1.3 Overwork, Illness and Marriage
While developing this intensive study of transmutation, Darwin became involved in more work. Still rewriting his Journal, he took on editing and publishing the expert reports on his collections, and with Henslow’s help obtained a Treasury grant of £1,000 to sponsor this multi-volume Zoology of the Voyage of H.M.S. Beagle. He agreed to unrealistic dates for this and for a book on South American Geology supporting Lyell’s ideas. Darwin finished writing his Journal around 20 June 1837 just as Queen Victoria came to the throne.
Darwin’s health suffered from the pressure. On 20 September he had “an uncomfortable palpitation of the heart”, so his doctors urged him to reduce his work schedule and live in the country for a few weeks. After visiting Shrewsbury he joined his Wedgwood relatives at Maer Hall, Staffordshire. His charming, intelligent, and cultured cousin Emma Wedgwood, nine months older than Darwin, was nursing his invalid aunt.
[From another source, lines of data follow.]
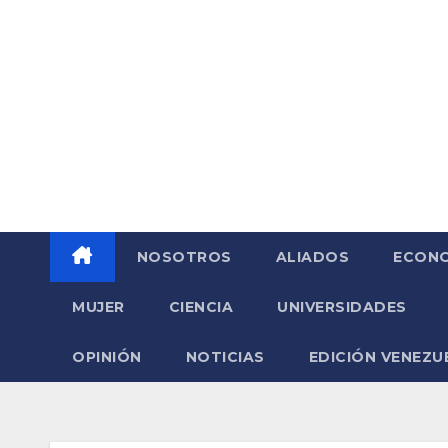
Saltar
al
contenido
NOSOTROS
ALIADOS
ECONO
MUJER
CIENCIA
UNIVERSIDADES
OPINIÓN
NOTICIAS
EDICIÓN VENEZU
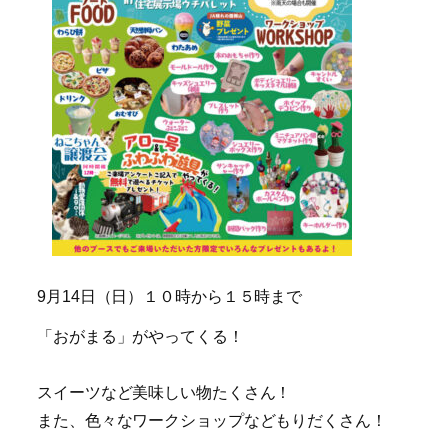
9月14日（日）１０時から１５時まで
「おがまる」がやってくる！
スイーツなど美味しい物たくさん！
また、色々なワークショップなどもりだくさん！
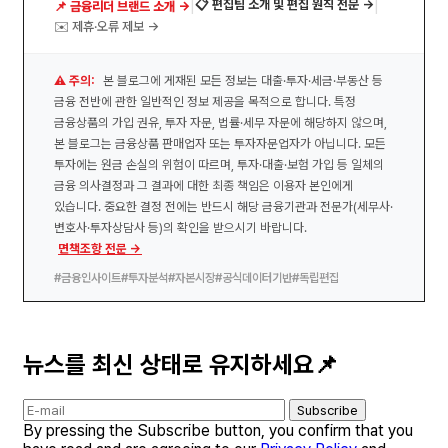
|
|
📋 편집팀 소개 및 편집 원칙 전문 →
📌 금융리더 브랜드 소개 →
✉️ 제휴·오류 제보 →
⚠️ 주의:
본 블로그에 게재된 모든 정보는 대출·투자·세금·부동산 등
금융 전반에 관한 일반적인 정보 제공을 목적으로 합니다. 특정
금융상품의 가입 권유, 투자 자문, 법률·세무 자문에 해당하지 않으며,
본 블로그는 금융상품 판매업자 또는 투자자문업자가 아닙니다. 모든
투자에는 원금 손실의 위험이 따르며, 투자·대출·보험 가입 등 일체의
금융 의사결정과 그 결과에 대한 최종 책임은 이용자 본인에게
있습니다. 중요한 결정 전에는 반드시 해당 금융기관과 전문가(세무사·
변호사·투자상담사 등)의 확인을 받으시기 바랍니다.
면책조항 전문 →
#금융인사이트
#투자분석
#자본시장
#공식데이터기반
#독립편집
뉴스를 최신 상태로 유지하세요📌
Subscribe
By pressing the Subscribe button, you confirm that you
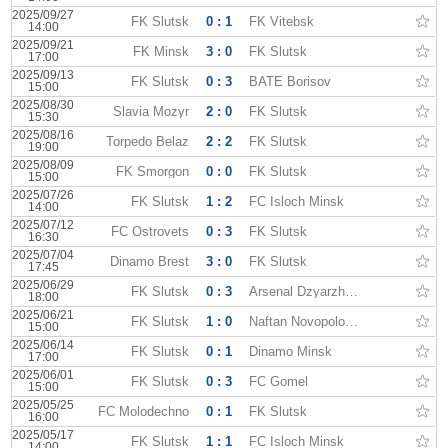
2025/09/27
FK Slutsk
0 : 1
FK Vitebsk
14:00
2025/09/21
FK Minsk
3 : 0
FK Slutsk
17:00
2025/09/13
FK Slutsk
0 : 3
BATE Borisov
15:00
2025/08/30
Slavia Mozyr
2 : 0
FK Slutsk
15:30
2025/08/16
Torpedo Belaz
2 : 2
FK Slutsk
19:00
2025/08/09
FK Smorgon
0 : 0
FK Slutsk
15:00
2025/07/26
FK Slutsk
1 : 2
FC Isloch Minsk
14:00
2025/07/12
FC Ostrovets
0 : 3
FK Slutsk
16:30
2025/07/04
Dinamo Brest
3 : 0
FK Slutsk
17:45
2025/06/29
FK Slutsk
0 : 3
Arsenal Dzyarzhynsk
18:00
2025/06/21
FK Slutsk
1 : 0
Naftan Novopolotsk
15:00
2025/06/14
FK Slutsk
0 : 1
Dinamo Minsk
17:00
2025/06/01
FK Slutsk
0 : 3
FC Gomel
15:00
2025/05/25
FC Molodechno
0 : 1
FK Slutsk
16:00
2025/05/17
FK Slutsk
1 : 1
FC Isloch Minsk
14:00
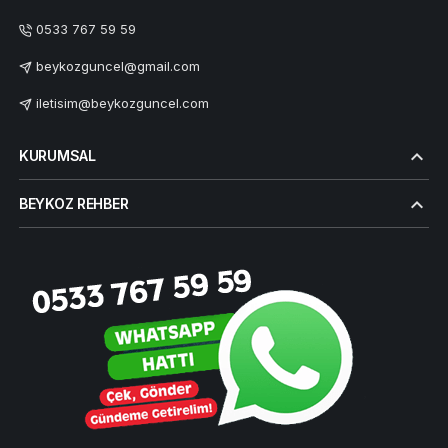
0533 767 59 59
beykozguncel@gmail.com
iletisim@beykozguncel.com
KURUMSAL
BEYKOZ REHBER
His uncle Jos pointed out an area of ground where cinders had disappeared under loam and suggested that this might have been the work of earthworms, inspiring “a new and important theory” on their role in soil formation which Darwin presented at the Geological Society on 1 November.
William Whewell asked Darwin to take on the duties of Secretary of the Geological Society. After initially declining the work, he accepted the post in March 1838. Darwin made remarkable progress on transmutation, taking every opportunity to question expert naturalists and, unconventionally, people with practical experience such as farmers and pigeon fanciers. Over time his research drew on information from his relatives and children, the family butler, neighbours, colonists and former shipmates. Seeing an orang-utan in the zoo on 28 March 1838 noted its child-like behaviour.
By June he was suffering with stomach problems, headaches and heart symptoms. For the rest of his life, he suffered of stomach pains, vomiting, severe boils, palpitations, trembling and other symptoms, particularly during times of stress such as attending meetings or making social visits. The cause of Darwin’s illness remained unknown, and attempts at treatment had little success.
Being cured, he returned to Shrewsbury in July. Continuing his research in London, Darwin read the sixth edition of Malthus’s “An Essay on the Principle of Population”. In October 1838 he wrote “fifteen months after I had begun my systematic enquiry, I happened to read for amusement Malthus on Population; it at once struck me that under circumstances favourable variations would tend to be preserved, and unfavourable ones to be destroyed. The result of this would be the formation of new species.” He now had a theory on to work…”
Malthus asserted that unless human population is kept in check, it increases in a geometrical progression and soon exceeds food supply. Darwin saw that this also applied to de Candolle’s “warring of the species” of plants and the struggle for existence among wildlife, explaining how numbers of a species kept roughly stable. As species always breed beyond available resources, favourable variations would make organisms better at surviving and passing the variations on to their offspring, while unfavourable variations would be lost. This would result in the formation of new species. By mid December he saw a similarity between farmers picking the best breeding stock and a Malthusian Nature selecting from chance variants so that “every part of newly acquired structure is fully practical and perfected.
On 11 November, he returned to Maer and proposed to Emma. She accepted, and then in exchanges of loving letters she showed how she valued his openness in sharing their differences, also expressing her strong Unitarian beliefs. While he was house-hunting in London, bouts of illness continued and Emma wrote urging him to get some rest. He found what they called “Macaw Cottage” in Gower Street, and then moved his “museum” in over Christmas. On 24 January 1839 Darwin was elected a Fellow of the Royal Society.
On 29 January Darwin and Emma Wedgwood were married at Maer in an Anglican ceremony arranged to suit the Unitarians, then immediately caught the train to London and their new home.